Some of the top names in the Detroit Tigers’ 2025 draft class may take a while to really get cooking. With the group headed by prep shortstop Jordan Yost and prep catcher Michael Oliveto, the Tigers are
unlikely to see one of them rushing the upper levels anytime soon. In the meantime, eighth round pick OF Nick Dumesnil was among the few who got a brief look at Single-A Lakeland last summer. He showed enough to keep an eye on him as the California Baptist University product looks to push his way to West Michigan and beyond this year.
Dumesnil is a 6’2” 210 pound outfielder, and he was drafted at age 21, so he was on the youngish side for a junior in his draft class and won’t turn 22 until March. The Tigers paid him $214,500, just a modest bump over the minimum, so he was another pick to save money for their top targets. His college career was impressive despite his small school background. The center fielder hit 19 home runs in his sophomore year across 61 games and he showed out pretty well swinging wood bats in the Cape Cod League later that season.
By that point his draft stock had rocketed to where he was pretty universally viewed as an early round pick. However, his power output cooled as a junior as he had a little more trouble with breaking stuff. He still cracked 10 bombs in 57 games while stealing 27 bases and drew his walks. The strikeouts were up somewhat but he still made a good deal of hard contact. Even so, the down junior year chilled his draft stock in some quarters, though Baseball America still had him 52nd on their draft board in one of their final mock drafts last spring prior to the July draft.
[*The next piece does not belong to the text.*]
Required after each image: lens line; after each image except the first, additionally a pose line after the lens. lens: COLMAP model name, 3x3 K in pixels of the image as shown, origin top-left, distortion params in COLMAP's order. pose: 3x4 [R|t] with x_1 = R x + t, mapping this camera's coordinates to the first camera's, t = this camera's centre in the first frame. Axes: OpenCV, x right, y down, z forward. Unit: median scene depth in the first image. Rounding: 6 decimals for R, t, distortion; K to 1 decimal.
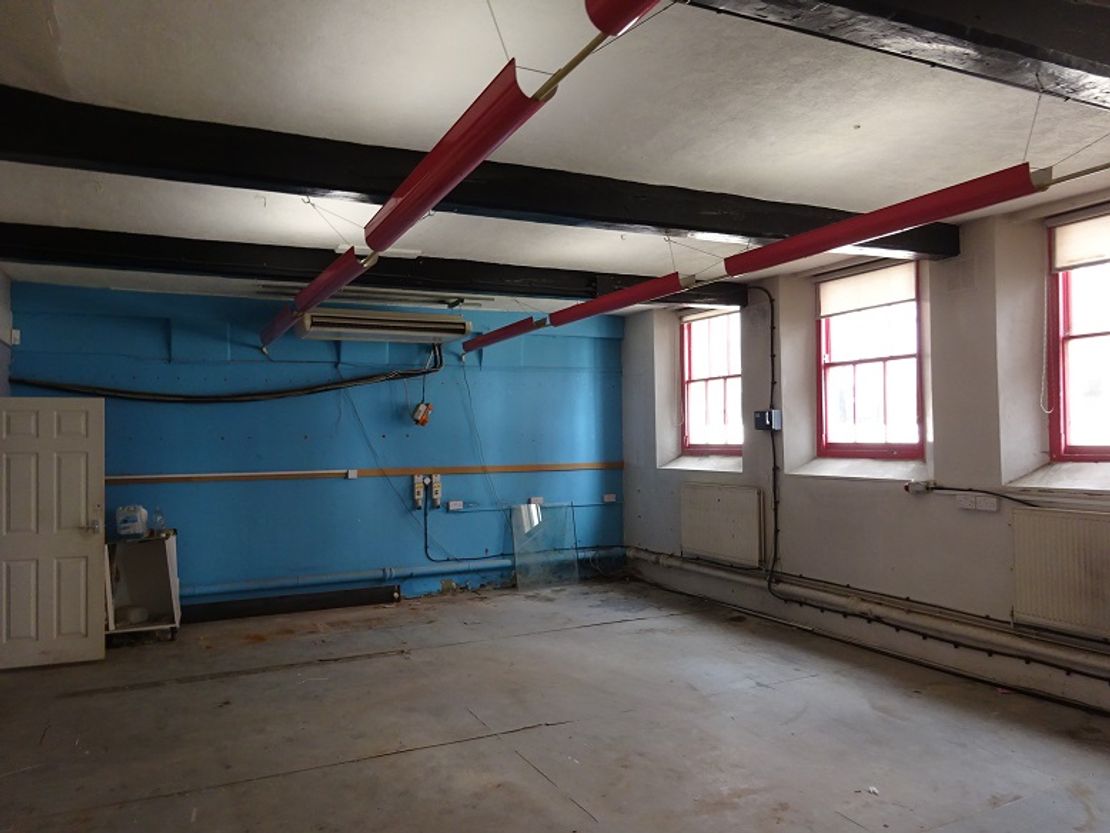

Dumensil only played 16 games with Single-A Lakeland, so we can’t really take anything from the results, though they were modestly positive, but he showed off some interesting underlying traits. He walked much more than he struck out and his swinging strike rate was a very low 8.7 percent. He averaged 89.5 mph with his average exit velocity, which is really good by MLB standards, though again, this was just a couple weeks worth of games. Still, those are some intriguing numbers for a player who has size and also carries the speed to play a fairly solid center field right now. As a quality college hitter handling Single-A pretty quickly is mandatory, but the amount of hard contact was nice to see.
There are plenty of questions that will need to start being answered in 2026 as Dumesnil makes his full season pro debut. Still, there’s a chance that the Tigers landed a sleeper here with a lot of strong tools. He’s probably not a full-time center fielder in the long-term, but he looks like he’ll be able to capably handle all three outfield spots. His arm is solid, though not a prototypical right fielder’s cannon.
Dumesnil has a tendency to get out in front rather than sitting back to drive pitches to the pull field, but there’s time to work on it. He did produce a lot of ground balls and precious little hard contact in the air in Lakeland. Still, his size and his history say there’s a chance to develop average power, particularly if he can start driving the ball in the air more. He’s not a burner, but he has above average speed as well. Put those tools together with a history of making a lot of hard contact and pretty good zone discipline, and there’s a ton to like considering the price the Tigers paid to draft him.
We’ll just have to see how he handles a better, more consistent brand of breaking stuff and offspeed this season. A good goal would be for Dumesnil to hit his way to West Michigan by this summer and hold his own there.